La poursuite de MM. Neveu et Margot allègue par ailleurs qu’Hatem Essaddam s’est servi « à l’insu de Ventix » des contacts, des locaux, d’« une partie de ses recherches » et « de son temps de travail payé par Ventix pour établir la relation avec Loop Industries ».

L’action de Loop s’enfonce

Le rapport annuel de Loop de 2017 indique que M. Essaddam a reçu 500 000 $ du 1,3 million qui lui a été promis lors de l’achat de son procédé par le PDG Daniel Solomita. Le versement du reste de la somme est conditionnel à ce que certaines étapes de fabrication en usine soient terminées avec succès.

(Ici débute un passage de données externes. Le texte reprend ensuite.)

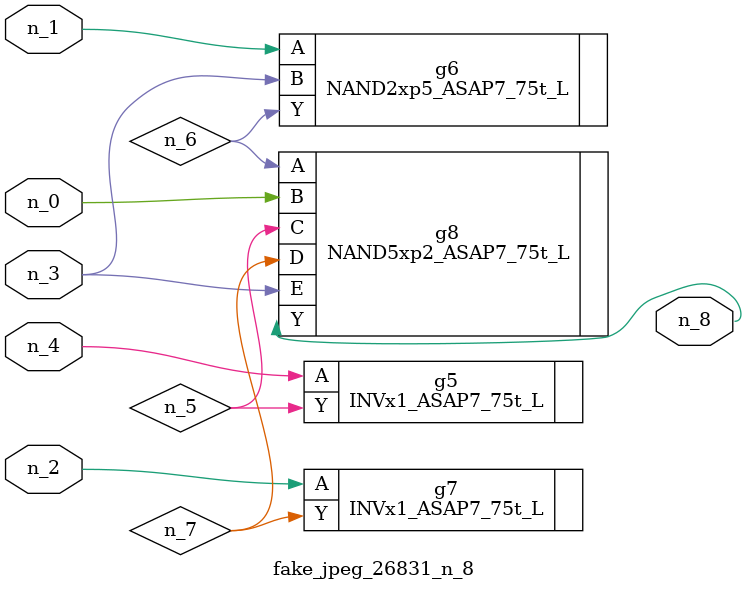
<source format=v>
module fake_jpeg_26831_n_8 (n_3, n_2, n_1, n_0, n_4, n_8);

input n_3;
input n_2;
input n_1;
input n_0;
input n_4;

output n_8;

wire n_6;
wire n_5;
wire n_7;

INVx1_ASAP7_75t_L g5 ( 
.A(n_4),
.Y(n_5)
);

NAND2xp5_ASAP7_75t_L g6 ( 
.A(n_1),
.B(n_3),
.Y(n_6)
);

INVx1_ASAP7_75t_L g7 ( 
.A(n_2),
.Y(n_7)
);

NAND5xp2_ASAP7_75t_L g8 ( 
.A(n_6),
.B(n_0),
.C(n_5),
.D(n_7),
.E(n_3),
.Y(n_8)
);


endmodule
</source>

« Nous n’avons pas encore démontré la capacité de manufacturer à un niveau commercial les produits » découlant de la propriété intellectuelle acquise d’Hatem Essaddam, précise le rapport annuel de 2020 publié sur le site de la Securities and Exchange Commission (SEC) des États-Unis.

Ce document indique qu’en date du 29 février 2020, Loop n’avait aucun revenu malgré des ententes de partenariat avec cinq entreprises majeures, et avait accumulé des pertes de 14,5 millions depuis sa création en 2010.

Le rapport de Hindenburg Research, publié le 13 octobre, a eu un effet catastrophique sur l’action de Loop à la Bourse du NASDAQ. Le titre, qui se négociait à 13,49 $ US à son sommet au début d’octobre, a fondu de plus de 50 %, pour atteindre 6,19 $ US, faisant passer la capitalisation de l’entreprise de 450 millions US à 260 millions. Loop a nié dans un bref communiqué les allégations de Hindenburg puis, dans les jours ayant suivi la publication du rapport, a signifié son intention de publier une réponse détaillée. Elle ne l’a pas encore fait.